++++ 選択テキスト ++++

「住宅手当」か「借り上げ社宅」住居の福利厚生を選ぶポイント
みんなのBCP編集部
厚生労働省が公表している「平成27年就労条件総合調査」によると、全企業のうち45.8%の企業が、住宅に関する手当を社員へ支給しています。従業員1000人以上の大手企業では59.1%、従業員数30~99人の中小企業でも41.4%が住宅手当を支給しているのが現状です。
現在は住宅手当を支給していなくても、将来的に導入を検討している担当の方も多くいるのではないでしょうか。
この記事では、「住宅手当を支給するメリット」や「社宅との違い」など、住宅手当の導入時に気になるポイントについて詳しく解説します。
参考:平成27年就労条件総合調査結果の概況
住宅手当とは、企業が社員に提供する福利厚生のひとつです。家賃や住宅ローンなど、社員の住宅にかかわる金銭的な負担の軽減を目的としています。
住宅にかかわる福利厚生は、そのほかに「社宅」が挙げられます。「社宅」は企業が所有、もしくは借りている物件を社員に安価で貸し出す福利厚生ですが、「住宅手当」では社員個人の住宅に対して一定額の補助金を出します。

++++ エントリー ++++

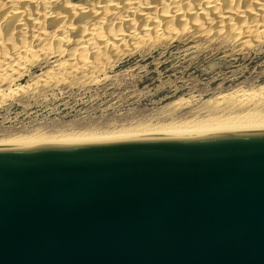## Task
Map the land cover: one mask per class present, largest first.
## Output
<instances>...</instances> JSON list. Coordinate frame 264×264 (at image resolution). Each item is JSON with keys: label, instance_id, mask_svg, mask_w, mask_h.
<instances>
[{"label": "water", "instance_id": "water-1", "mask_svg": "<svg viewBox=\"0 0 264 264\" xmlns=\"http://www.w3.org/2000/svg\"><path fill=\"white\" fill-rule=\"evenodd\" d=\"M0 264H264V126L0 146Z\"/></svg>", "mask_w": 264, "mask_h": 264}, {"label": "rangeland", "instance_id": "rangeland-1", "mask_svg": "<svg viewBox=\"0 0 264 264\" xmlns=\"http://www.w3.org/2000/svg\"><path fill=\"white\" fill-rule=\"evenodd\" d=\"M105 1L108 5H116L117 8H121V5L124 4L120 0ZM169 1L150 0L147 9L157 3L162 5L167 2L168 4ZM182 1L181 15L172 16L171 14L170 17V13H167L168 16H166L167 20H172L169 25L178 29L179 33H176L177 35H172L168 27L163 28L165 30L158 29L157 32L154 30L153 25L161 18L164 19L163 14L166 15V13L161 15V12L153 14L146 11V13L153 16L151 19L153 24L152 21L148 22L146 29L142 28V35L145 34V31H149L144 41L140 35V29H136L137 36L140 37L132 40L131 44L127 41L129 44L126 43L127 46L121 45V47L118 42V46H116L117 43H115L116 41L112 42L113 40L109 42L115 46L112 44V49L110 48L112 51L105 50L106 57L103 56L104 61H100L101 66L104 67L99 69V58L97 61V59L95 60L96 57L89 55L90 57L87 56L88 60H95L96 63L93 64L98 69L96 67L95 70L89 69L85 72H72L69 74H65V67L69 62H66L69 58L68 52L78 44L77 39L80 41L86 36L82 32L84 34L82 37V30L79 26L87 20L80 12L74 14L72 12V16L69 10V14L67 13L65 5L55 3L57 6L50 8L49 13L55 18L65 19L67 26L73 28V31L70 30L68 37L70 44L57 47V43L51 41L52 46L48 43L51 50L47 46L49 52L45 55L42 51V48L44 50L46 47L45 45H43L44 47L39 44H37L38 46L35 44L36 47L34 44H31L33 47L30 45L31 49L35 47L33 51L38 49V51L35 50L38 55L32 53L30 55L32 57L29 56V61L26 60L29 63L25 61L27 66L25 65L26 69L24 68L25 71H22V75L17 76V79L14 77V81L11 83L12 86L9 85L10 88L8 90L4 89L0 94V138H6L7 136V138H10V136L15 137V135L20 136L21 134L22 136H28L29 133L31 135L34 132L33 135L36 132L37 135H40V133H42L41 135L50 133L52 135L53 133L57 134L56 132L59 134L61 132L79 131L103 133L104 131L114 132V130L119 131L120 129L148 124H164L192 117L194 114L195 116L197 114V116L206 115L208 106L215 105L218 100L219 102L220 100L221 102L224 101L222 104L227 103L229 100L233 102L234 99H237L236 96L242 95L244 92L249 94L250 91L251 94H257L260 91L259 94L264 95V33L262 31L254 35L247 34L243 29L240 32V29L245 26L244 24L258 22L260 12L258 15L255 14L257 16L249 15L246 11H249L250 5L243 0L242 3L248 5L240 4L241 1L239 0L240 2L238 1L239 4L234 10L237 14H240L237 17L241 16V18L231 17V23L228 24L222 23V21L219 22L220 19H216V17L218 13H227L233 10L234 5H230V10H228L229 2L227 4L221 0L226 3L222 2V4L219 0V12L217 11L215 15L208 6H206L207 9L204 5V7H201L202 0ZM200 1L201 4H199ZM64 2L67 6L84 8L87 13L92 7L97 9L103 1L65 0ZM132 2L130 0L128 3L132 4ZM182 4L184 5L182 6ZM186 4L188 5L187 9L184 8ZM88 8L89 10H87ZM169 8L171 9L172 6L169 5ZM14 10H18V8H14ZM28 10L30 12V9H23L24 13L27 11V14ZM257 10H264V5L258 6ZM232 12L234 11L230 13ZM4 13L3 10L0 14V19L3 18L0 21V39L9 35L12 37L13 46H16L19 41L18 27L16 29L13 25V21L14 23L16 21L14 16L7 15V17ZM201 13L206 18L208 17V20ZM76 14L80 15H77L78 18L83 16L82 19L79 18L80 22ZM139 16L132 17L133 24H143L144 20ZM183 18L185 19L183 20ZM252 18H254V22ZM87 19L86 24L89 26L96 23L95 17L88 16ZM198 19L201 22H198ZM9 20L12 22H7ZM109 21L111 22L110 19L102 21L105 30H107L106 26L108 25L109 28L111 26L117 28L119 34H124L130 29L126 25L128 23H120L119 26L116 23L117 26L114 27L115 25H111L113 21L111 23ZM50 22H46L41 30L47 36L57 30L55 25L61 24H57V22L55 24V21ZM200 25H203V27L200 28ZM150 32L152 33L150 34ZM153 33L158 35L154 36ZM148 37H150V40ZM138 39L142 41H138ZM21 43L22 41L18 44ZM99 44L101 45V43ZM100 45L98 46L103 49V44ZM56 47L60 49L62 47L61 53L56 52ZM48 49L45 48V51H48ZM51 51H53L52 54ZM47 54H49L48 57ZM64 62L67 64L65 65ZM60 66L62 68L58 70ZM9 90L11 91L9 92ZM223 97L225 99L222 101ZM208 101H211L212 104L211 102L207 104ZM219 104L221 105V103Z\"/></svg>", "mask_w": 264, "mask_h": 264}, {"label": "bare ground", "instance_id": "bare-ground-1", "mask_svg": "<svg viewBox=\"0 0 264 264\" xmlns=\"http://www.w3.org/2000/svg\"><path fill=\"white\" fill-rule=\"evenodd\" d=\"M64 1L65 0H0V10L1 11L4 10V12H5L4 14L6 16L7 15H9L10 17L14 16V19L16 22L14 23V21H13V25L16 27V29L18 27L17 35L19 37V41H20V38L22 41L21 44H18L21 41L19 42L16 39L18 41V43L16 46H13V42L11 41L12 40L11 36L6 35L7 38L3 37L2 39H0V94H2L4 89L8 90L10 88L9 85H11V83H13L14 77L16 78L17 76H21L22 71H25L24 70L25 65L27 66V63H29L26 60H28V58L32 57V56H30V55H32V53L33 54L35 53V55L38 53V52L36 53V51H38V49L37 50L35 49L36 50V51L34 50L35 52L33 51V49L36 47L37 44L42 45V47H44L43 45H45L46 49H48L47 46L51 44L50 43L51 41L56 42L57 47H60L63 44L64 45L70 44V39L68 37L70 34L69 32H71L70 30L72 29V31H73V28H69L67 26V22L64 21L65 19L55 18V17H53V15H51L49 13V9L53 8L56 5L55 3H57V4L60 3V5L62 3V5H65L66 6L65 8L67 9V13L70 11L72 16L74 13L80 12L83 16H85L84 17V18H86L85 20H87V21H85L83 19L85 21V23H83V24L81 23V26L77 25V26L81 27L80 30H82L81 31L82 37L84 34H86V36L83 39H81L80 41H78V39H77L76 41L78 44L76 43L77 45L75 47H73V49L70 52H68L69 58L67 61L66 60L65 61L66 62L69 61V62H68V64L66 62H64L65 65L67 64V67H65L66 68L65 74H67V73L69 74L72 72H74V73L75 72H85L86 70H89V69L95 70V68L97 66H95V64H93V63H96L95 60L97 59V61H98V58H99V63H100L99 69H101L100 67H104V66H101L100 61L103 62L105 58L103 59L102 57L103 56L106 57L105 56L106 53L104 54V52H106L105 50H107L109 52L112 49L111 47H112L113 43L110 44L109 42L113 40L112 42H114V41H116L115 43L118 42L119 46H121V45L127 46L126 45L127 41L130 42L129 44H131V42H133L132 40L136 39L137 37H140V36H137V30L136 29H138V30L140 29V32H141L140 35L143 38V39L142 38H140V39H142L144 41V38H147V34L149 31H145V34L142 35V33H143L142 28H144V30H145L146 26H147L146 24H148V22H151L152 21L151 19L153 18V16L151 14H150L151 16L148 14L149 12H152L153 14L156 12L157 13L161 12V15H162V13H166V15L163 14V16L165 17L164 19L161 18V20H158L153 25V28L154 27L156 28V29L154 28V30H156V32L158 29H163V28L166 29L168 27V29H170V32H172V35L179 33L177 28H173L171 25H169L170 21H172V20H170V21H169V19L167 20L166 16H168L167 13H170V17H171V14H172V16H175L178 14L181 15L180 7H181V3H183L182 0H170L168 2V4H167V2H164L162 5L157 3L156 5H154L152 7H148V9H147V5L149 6L148 1H150V0H132L133 1L132 4L128 3V2H130V0H120V1H122V3H124L123 5H121V8H119V7L117 8L116 5H114V4L108 5V3L105 0H102L103 2L101 4V6L97 7V9L95 7H92V8L90 7L91 9L89 10V8H88L87 10H89V11H87V13L84 10V8L67 6ZM164 1H166V0H164ZM223 1H225L227 4H228V2L230 3L228 10H230V5H232V6L234 5L233 10H231L234 12L230 13L231 11L230 12L226 11L228 14L227 13H218L217 17L216 16L215 17H216V19L217 18L220 19L219 22L222 21V23H228L229 24V23H231V20H230L231 17H237L238 15H240V14H237L236 10H234V9L237 7V5L239 4L240 1H241L240 4H243L244 2L242 3V0H240V1L239 0H236V1L235 0H223ZM223 1H221V3ZM243 1H245V2L247 1V3L250 5V9L248 8L249 11H246L249 15L252 16V15H255L256 13L258 15V13L260 12V17H259L260 20L258 22L257 21L254 22L253 21L254 18H252V21L254 23H252V21H251L252 24H244L245 26H243L242 28L240 27L241 29L239 28L240 32L243 29L244 32L247 34H253L254 35V34H258L262 31L264 33V10H260V11L257 10L258 6L264 5V0H243ZM225 2H223V3H225ZM100 3H101V1H100ZM160 3H161V1H160ZM247 3H244V4H247ZM120 4H121V2H120ZM199 4H201V1ZM219 4H220L219 0L218 1L217 0H202V4H201L202 6L201 7L205 6V9H207L206 6H208L213 11V14L216 15L217 11L219 12V10H218ZM169 5H170V7L172 6L171 9L169 8ZM183 5L184 4H182V6ZM187 6L188 5L186 4V7H184V8L187 9L188 8ZM195 7H196V5H195ZM14 8H18V10H14ZM98 8H100V9H98ZM23 9L24 10L30 9V12H32V13H30L28 10V14L26 13L27 11H25V13H26L25 14ZM186 9H184V10H186ZM167 10H169V11L167 12ZM211 10H210V12H212ZM1 11H0V14H1ZM146 11H148V13H146ZM186 11H188V10H186ZM208 11H209V9H208ZM52 12H53V10H52ZM72 12H73V14H72ZM181 12H182V10H181ZM198 12L200 13V11H198ZM79 14H76V16L81 15V14L80 15ZM86 15L91 16V17H95L96 23H93L90 26L87 25L86 23L88 22V19H87L88 16H86ZM139 15L144 20V21L141 20V21H143V24H141V25L133 24L132 17H134V16L136 17ZM257 15H255V16H257ZM78 16H77V18H78ZM83 16L79 17V18L82 19ZM163 16H161V17H163ZM202 16L205 17V15H203V14H202ZM7 17H6V19H8ZM193 17H194V15H193ZM79 18H78V20L80 22ZM237 18H241V16H239ZM2 19L3 18H1L0 21H2ZM104 19H110L111 22L113 21L112 23L110 21L109 22L111 23V25L112 24L115 25L114 27H116L120 23L121 24L122 23H128L126 25H128L130 28V29H128L129 32L127 30L128 33L125 32L124 34H119L118 29L113 28L111 25L110 26L112 28L111 27L109 28L108 27L109 25H108V26H106L107 30H105L102 26V21H104ZM184 19L185 18H183V20ZM187 19H189V18H187ZM199 19H200V17H199ZM255 19H256V17H255ZM83 20H82V22H84ZM200 20L198 22H201ZM10 21L11 20H9L7 22L10 23ZM48 21L49 22L51 21L52 23H53V21H55V24H56V22H57V24H59V23H61V24H59L58 26L55 25L57 27V30L53 31V33H50V35L48 34V36H47L41 30L44 27L45 23ZM141 21H139V22L141 23ZM195 21L197 22V20H195ZM4 22H5V20H4ZM4 22H2V23H4ZM94 22H95V20H94ZM116 23H117V25H116ZM151 23L153 24V21ZM16 24H17V26H16ZM198 24H196V25H198ZM201 26L203 27V25H200V28H202ZM51 27H52V25H51ZM77 29H78V27H77ZM165 29H163V30H165ZM74 31H75V29H74ZM82 32H84V34ZM156 32H154V33H156ZM151 33L152 32H150V34ZM154 33H153L154 36L158 35V34H154ZM162 36H163V34H162ZM82 37L80 36V38H82ZM149 38L150 37H148V39ZM140 39H138V41H142ZM73 42H71V44H73ZM48 43H50V44H48ZM99 43H101V45L103 44L102 46H104L105 49L104 48L102 49V47L100 48L98 46V45H100ZM118 43L116 46H118ZM31 44H34V45L36 44L33 49H31V47H33ZM52 44H51V46H52ZM30 45H31V47H30ZM45 48H44V50L42 48V51H44V55H45V53L49 52L50 47H49L48 51L47 50L45 51ZM117 48H120V47H117ZM117 48H115V49H117ZM61 49H62V47H61ZM61 49L57 48L56 52L61 53V51H62ZM52 52L53 51H51V54H52ZM40 53H41V51H40ZM49 54H47V57ZM41 55H43V54H41ZM89 55L92 57L93 56L96 57L95 60H93V61L88 60L87 56H89ZM108 55H107V57H108ZM33 57H34V55H33ZM25 61L27 62L26 64H25ZM90 61H92V62H90ZM61 68H62V66H60L58 70H61ZM96 69H98V67ZM19 73H20V75H19ZM74 75H76V74H74ZM64 76H62V77H64ZM66 78H65V80H66ZM5 86H6V88H5ZM20 88H22V87H20ZM10 91L11 90H9V92ZM259 92L260 91H258L257 94H255V93L251 94L250 91H249V94H246L244 92L242 95L240 94L241 96L240 95L236 96L237 95L236 94L235 96L237 97V99H234V101H233V99L231 98V100L233 102H231L229 100L225 104H222L224 102L223 99H225V97H223L222 98L223 102H221V100L219 102V100H218V102L216 101L217 103H215V105H211V106L207 107L208 113L206 115L197 116L198 115L197 114L195 116V114H194V116H192V117L183 118L180 120L178 119L179 121H173V122H168V123H164V124L159 123L157 125H152V124L149 125L148 124V125H143V126H137L134 128L131 127L129 129H126V128L120 129L119 131L114 130V132L113 131L112 132L107 131L108 133L105 131L104 132L102 131L103 133H98V131H97V133L92 132V131L91 132H84V131L80 132L79 131V132H70V133H65V132L62 133L61 132L59 134H58V132H56L57 134L53 133L52 135H50L51 134L50 133L48 135H41L42 133L39 132L40 135H37V132H36V134L33 135L35 133L34 132L31 135L29 133L28 136H25V135L22 136V134H21L20 136L15 135V137L10 136V138H7L8 136L6 138H0V146H2V145L46 143V142L75 140V139L112 138V137H123V136L159 134V133L209 131V130H219V129H228V128L264 126V95L259 94ZM12 93L14 94V92H12ZM3 95H4V93H3ZM224 96H226V95H224ZM232 97H234V96H232ZM209 102H211V101H208L207 104ZM225 102H226V100H225ZM219 103H221V105ZM211 104H212V102H211ZM171 112H172V110H171ZM99 132H100V130H99Z\"/></svg>", "mask_w": 264, "mask_h": 264}]
</instances>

++++

やること
次の(a)〜(c)が選択テキストの内容と合っているか、それぞれ「はい」か「いいえ」で答え、判断の決め手になる本文の言葉をそのまま引用してください。(a) 従業員1000人以上の企業では、59.1%が住宅手当を支給している。(b) 社宅は、社員個人の住宅に一定額の補助金を出す福利厚生である。(c) 全企業の半数以上が、住宅に関する手当を社員に支給している。

回答
(a) はい。「従業員1000人以上の大手企業では59.1%」
(b) いいえ。「「社宅」は企業が所有、もしくは借りている物件を社員に安価で貸し出す福利厚生ですが、「住宅手当」では社員個人の住宅に対して一定額の補助金を出します」
(c) いいえ。「全企業のうち45.8%の企業が、住宅に関する手当を社員へ支給しています」